# [Given data]
====

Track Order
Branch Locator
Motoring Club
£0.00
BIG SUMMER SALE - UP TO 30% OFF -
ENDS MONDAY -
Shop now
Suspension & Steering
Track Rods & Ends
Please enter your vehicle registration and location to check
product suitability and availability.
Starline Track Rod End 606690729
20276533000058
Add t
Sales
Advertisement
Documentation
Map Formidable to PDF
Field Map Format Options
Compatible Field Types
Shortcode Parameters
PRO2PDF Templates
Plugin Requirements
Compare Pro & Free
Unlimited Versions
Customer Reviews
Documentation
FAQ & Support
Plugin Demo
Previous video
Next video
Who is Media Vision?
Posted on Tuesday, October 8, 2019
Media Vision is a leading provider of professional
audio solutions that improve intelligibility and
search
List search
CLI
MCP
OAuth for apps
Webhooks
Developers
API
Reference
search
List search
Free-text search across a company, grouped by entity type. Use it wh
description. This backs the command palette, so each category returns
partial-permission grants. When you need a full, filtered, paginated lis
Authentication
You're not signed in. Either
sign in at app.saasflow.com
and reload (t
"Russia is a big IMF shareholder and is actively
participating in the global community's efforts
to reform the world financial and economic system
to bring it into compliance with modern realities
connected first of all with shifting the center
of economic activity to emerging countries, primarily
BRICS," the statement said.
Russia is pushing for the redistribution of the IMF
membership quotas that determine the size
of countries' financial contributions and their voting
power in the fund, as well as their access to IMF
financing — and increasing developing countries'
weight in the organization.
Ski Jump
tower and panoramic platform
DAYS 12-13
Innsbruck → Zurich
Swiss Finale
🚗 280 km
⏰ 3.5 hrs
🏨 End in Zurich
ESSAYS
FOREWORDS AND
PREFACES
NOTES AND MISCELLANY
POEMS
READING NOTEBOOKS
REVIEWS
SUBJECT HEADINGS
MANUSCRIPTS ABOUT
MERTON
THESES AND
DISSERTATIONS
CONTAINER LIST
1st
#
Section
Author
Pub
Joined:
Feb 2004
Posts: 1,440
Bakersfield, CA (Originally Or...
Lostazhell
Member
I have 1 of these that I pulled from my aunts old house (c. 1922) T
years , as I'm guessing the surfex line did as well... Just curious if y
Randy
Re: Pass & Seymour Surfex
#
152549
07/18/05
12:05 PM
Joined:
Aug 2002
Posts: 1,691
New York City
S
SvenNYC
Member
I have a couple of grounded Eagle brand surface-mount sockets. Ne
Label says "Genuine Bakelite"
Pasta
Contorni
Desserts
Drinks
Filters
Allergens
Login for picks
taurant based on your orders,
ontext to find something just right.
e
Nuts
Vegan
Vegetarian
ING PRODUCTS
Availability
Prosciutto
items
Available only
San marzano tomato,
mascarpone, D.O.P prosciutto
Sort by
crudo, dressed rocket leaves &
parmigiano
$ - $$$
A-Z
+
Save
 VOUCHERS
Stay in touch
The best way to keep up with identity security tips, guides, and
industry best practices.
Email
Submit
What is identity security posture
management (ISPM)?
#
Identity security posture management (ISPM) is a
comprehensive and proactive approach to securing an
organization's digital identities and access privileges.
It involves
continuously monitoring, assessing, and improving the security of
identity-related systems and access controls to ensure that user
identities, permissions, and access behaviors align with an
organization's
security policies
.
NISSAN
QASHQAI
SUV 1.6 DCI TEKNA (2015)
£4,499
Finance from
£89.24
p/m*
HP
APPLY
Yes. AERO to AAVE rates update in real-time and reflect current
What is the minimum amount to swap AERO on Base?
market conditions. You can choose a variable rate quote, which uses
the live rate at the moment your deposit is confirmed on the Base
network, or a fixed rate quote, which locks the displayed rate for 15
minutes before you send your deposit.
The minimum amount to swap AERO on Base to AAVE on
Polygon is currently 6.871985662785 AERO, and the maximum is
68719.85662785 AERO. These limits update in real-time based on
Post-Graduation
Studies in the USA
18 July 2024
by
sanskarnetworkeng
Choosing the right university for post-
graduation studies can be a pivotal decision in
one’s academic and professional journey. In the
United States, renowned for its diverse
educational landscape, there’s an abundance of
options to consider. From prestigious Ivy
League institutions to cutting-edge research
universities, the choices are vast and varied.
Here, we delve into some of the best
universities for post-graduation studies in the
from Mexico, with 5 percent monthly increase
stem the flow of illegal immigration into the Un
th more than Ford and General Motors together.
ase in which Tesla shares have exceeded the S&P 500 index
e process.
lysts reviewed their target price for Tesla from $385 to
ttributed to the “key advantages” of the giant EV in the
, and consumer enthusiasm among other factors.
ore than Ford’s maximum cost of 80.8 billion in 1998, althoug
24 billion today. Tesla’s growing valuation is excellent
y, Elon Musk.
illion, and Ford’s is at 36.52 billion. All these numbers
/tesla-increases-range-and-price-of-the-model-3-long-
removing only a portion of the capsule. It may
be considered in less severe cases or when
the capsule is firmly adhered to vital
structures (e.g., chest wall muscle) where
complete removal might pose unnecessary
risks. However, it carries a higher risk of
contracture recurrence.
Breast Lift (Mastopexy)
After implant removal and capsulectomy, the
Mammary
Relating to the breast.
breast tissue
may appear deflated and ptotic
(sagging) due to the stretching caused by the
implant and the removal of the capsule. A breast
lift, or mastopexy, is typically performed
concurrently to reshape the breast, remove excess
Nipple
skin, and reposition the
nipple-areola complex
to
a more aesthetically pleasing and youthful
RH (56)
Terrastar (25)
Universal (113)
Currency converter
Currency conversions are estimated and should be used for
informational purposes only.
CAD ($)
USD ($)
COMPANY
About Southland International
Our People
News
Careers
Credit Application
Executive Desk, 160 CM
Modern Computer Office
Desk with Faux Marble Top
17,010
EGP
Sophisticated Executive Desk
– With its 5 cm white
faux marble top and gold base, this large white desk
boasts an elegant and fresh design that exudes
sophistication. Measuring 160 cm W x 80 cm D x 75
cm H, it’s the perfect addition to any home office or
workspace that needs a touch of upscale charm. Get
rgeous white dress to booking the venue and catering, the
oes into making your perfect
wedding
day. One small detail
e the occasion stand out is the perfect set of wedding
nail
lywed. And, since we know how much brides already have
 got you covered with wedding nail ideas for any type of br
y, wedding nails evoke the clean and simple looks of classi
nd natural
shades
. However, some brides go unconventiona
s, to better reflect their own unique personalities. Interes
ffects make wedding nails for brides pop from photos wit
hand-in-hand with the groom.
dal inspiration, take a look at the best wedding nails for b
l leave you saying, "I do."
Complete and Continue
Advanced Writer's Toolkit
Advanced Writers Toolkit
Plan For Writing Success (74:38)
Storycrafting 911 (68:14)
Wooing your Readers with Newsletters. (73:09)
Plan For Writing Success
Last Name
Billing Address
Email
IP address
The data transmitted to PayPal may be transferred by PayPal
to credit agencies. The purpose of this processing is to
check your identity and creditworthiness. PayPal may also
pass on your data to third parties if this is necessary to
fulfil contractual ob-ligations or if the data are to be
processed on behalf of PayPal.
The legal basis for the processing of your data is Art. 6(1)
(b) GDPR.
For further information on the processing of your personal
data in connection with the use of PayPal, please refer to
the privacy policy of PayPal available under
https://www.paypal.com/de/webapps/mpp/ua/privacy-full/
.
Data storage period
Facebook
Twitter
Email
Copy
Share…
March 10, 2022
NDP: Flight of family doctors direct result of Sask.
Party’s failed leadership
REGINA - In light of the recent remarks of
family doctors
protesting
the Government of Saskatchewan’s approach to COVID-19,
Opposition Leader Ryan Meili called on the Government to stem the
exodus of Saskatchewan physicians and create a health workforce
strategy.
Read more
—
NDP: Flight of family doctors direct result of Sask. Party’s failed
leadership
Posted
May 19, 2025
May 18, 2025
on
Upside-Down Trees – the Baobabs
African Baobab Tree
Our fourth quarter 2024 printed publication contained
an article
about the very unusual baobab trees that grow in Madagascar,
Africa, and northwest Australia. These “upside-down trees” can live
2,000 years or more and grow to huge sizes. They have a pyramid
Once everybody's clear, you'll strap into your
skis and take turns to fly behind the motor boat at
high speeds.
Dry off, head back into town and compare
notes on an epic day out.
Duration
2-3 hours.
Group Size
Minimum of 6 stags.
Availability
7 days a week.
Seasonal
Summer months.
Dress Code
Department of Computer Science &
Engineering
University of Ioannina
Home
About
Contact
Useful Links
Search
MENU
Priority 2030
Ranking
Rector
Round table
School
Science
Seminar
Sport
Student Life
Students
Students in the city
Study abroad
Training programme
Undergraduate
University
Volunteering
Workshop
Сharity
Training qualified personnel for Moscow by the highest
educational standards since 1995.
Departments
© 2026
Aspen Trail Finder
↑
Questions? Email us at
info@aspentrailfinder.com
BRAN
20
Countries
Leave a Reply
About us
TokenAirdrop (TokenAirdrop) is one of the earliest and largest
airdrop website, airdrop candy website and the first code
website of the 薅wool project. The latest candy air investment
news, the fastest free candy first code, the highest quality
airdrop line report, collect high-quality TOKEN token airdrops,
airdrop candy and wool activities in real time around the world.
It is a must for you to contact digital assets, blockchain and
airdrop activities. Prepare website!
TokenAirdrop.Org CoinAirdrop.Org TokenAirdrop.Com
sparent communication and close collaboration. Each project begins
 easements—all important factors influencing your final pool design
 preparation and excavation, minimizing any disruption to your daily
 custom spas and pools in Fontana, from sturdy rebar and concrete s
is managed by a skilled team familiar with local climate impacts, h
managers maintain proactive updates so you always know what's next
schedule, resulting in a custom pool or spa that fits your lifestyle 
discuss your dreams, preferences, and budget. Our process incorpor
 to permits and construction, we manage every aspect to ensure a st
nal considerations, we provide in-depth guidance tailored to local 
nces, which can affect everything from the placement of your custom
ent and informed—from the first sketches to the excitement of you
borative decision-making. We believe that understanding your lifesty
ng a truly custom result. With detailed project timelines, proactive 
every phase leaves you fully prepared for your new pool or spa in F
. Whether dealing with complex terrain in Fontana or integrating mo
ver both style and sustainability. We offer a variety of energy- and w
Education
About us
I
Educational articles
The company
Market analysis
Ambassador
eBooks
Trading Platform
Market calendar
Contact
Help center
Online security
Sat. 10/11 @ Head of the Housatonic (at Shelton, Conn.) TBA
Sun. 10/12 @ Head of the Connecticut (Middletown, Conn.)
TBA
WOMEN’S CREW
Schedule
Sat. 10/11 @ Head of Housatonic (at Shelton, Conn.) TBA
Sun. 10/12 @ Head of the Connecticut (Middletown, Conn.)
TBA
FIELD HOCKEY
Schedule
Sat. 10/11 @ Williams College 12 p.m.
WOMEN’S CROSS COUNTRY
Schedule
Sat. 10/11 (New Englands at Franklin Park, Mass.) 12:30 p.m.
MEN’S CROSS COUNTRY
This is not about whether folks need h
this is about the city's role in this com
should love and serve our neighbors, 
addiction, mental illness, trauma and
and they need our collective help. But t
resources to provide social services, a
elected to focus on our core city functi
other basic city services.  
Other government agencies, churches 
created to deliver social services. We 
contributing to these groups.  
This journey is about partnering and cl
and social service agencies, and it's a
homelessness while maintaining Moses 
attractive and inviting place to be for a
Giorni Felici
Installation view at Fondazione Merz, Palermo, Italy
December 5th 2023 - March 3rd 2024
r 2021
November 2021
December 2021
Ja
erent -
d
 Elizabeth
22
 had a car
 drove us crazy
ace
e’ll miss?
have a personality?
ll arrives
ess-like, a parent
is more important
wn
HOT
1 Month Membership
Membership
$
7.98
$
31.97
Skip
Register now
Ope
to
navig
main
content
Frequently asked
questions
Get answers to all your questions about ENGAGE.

====

# [What you need to do]
Wherever a line in the data above contains the word "based", copy that line.

# [Exercise answer]
taurant based on your orders,
68719.85662785 AERO. These limits update in real-time based on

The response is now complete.